= What you need to do =
Answer these questions about the blog post below:
1. What date appears at the top of the blog post?
2. At what moment does the post say ideas come?
3. Which site does the post name as an example of a hub that gets big traffic?
** Text excerpt follows **
Wednesday, May 30, 2012

Blog Audience & 7 Things Techies Should Know about Teaching."

Why do ideas come as you are trying to fall asleep?  The imperative drives one to find paper and pencil and record enough of the idea to be readable in the morning.  Here are my ruminations:

The audience for my blog, which I failed to previously specify, is, in one sense, anyone...it is posted on the Internet, after all. That is one way a blog is different from a book. Potentially the world (at least those with an Internet connection) can look over one's shoulder. In truth, most of us "nodes" on the Internet Superhighway have but a few onlookers. It is the hubs, the Grand Terminal Stations, that get the big traffic, like Google. The architecture of the Internet (see Theory of Complexity) is such that our little blogs are just whisps of grain blowing through the air, probably more private than a conversation in a restaurant. A book is more like a guided missle than a bit of grain. It has a focus and specific audience and the power of a book, like a karate blow comes from that focus and purpose.
** End of Text excerpt **
** Data below follows **
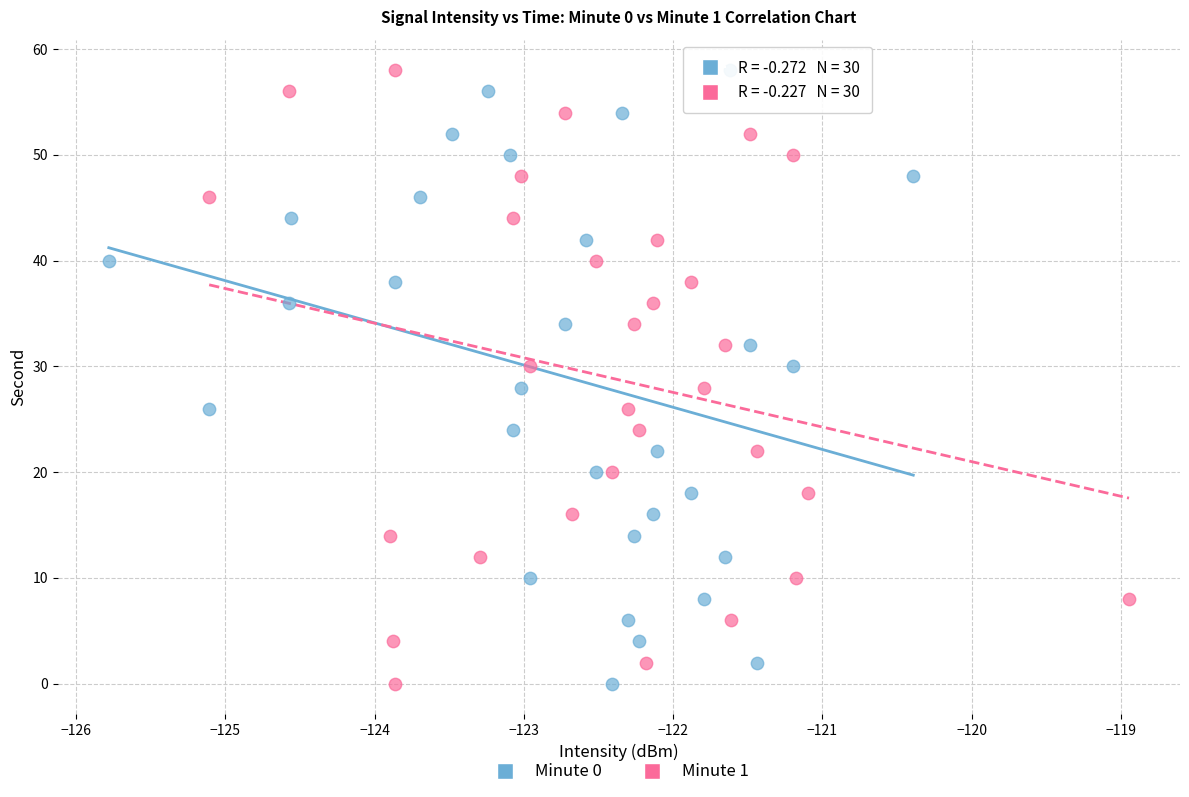

What are all the series names shown in the legend?

Minute 0, Minute 1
** End of Data below **
= Response to this task =
1. Wednesday, May 30, 2012
2. As you are trying to fall asleep
3. Google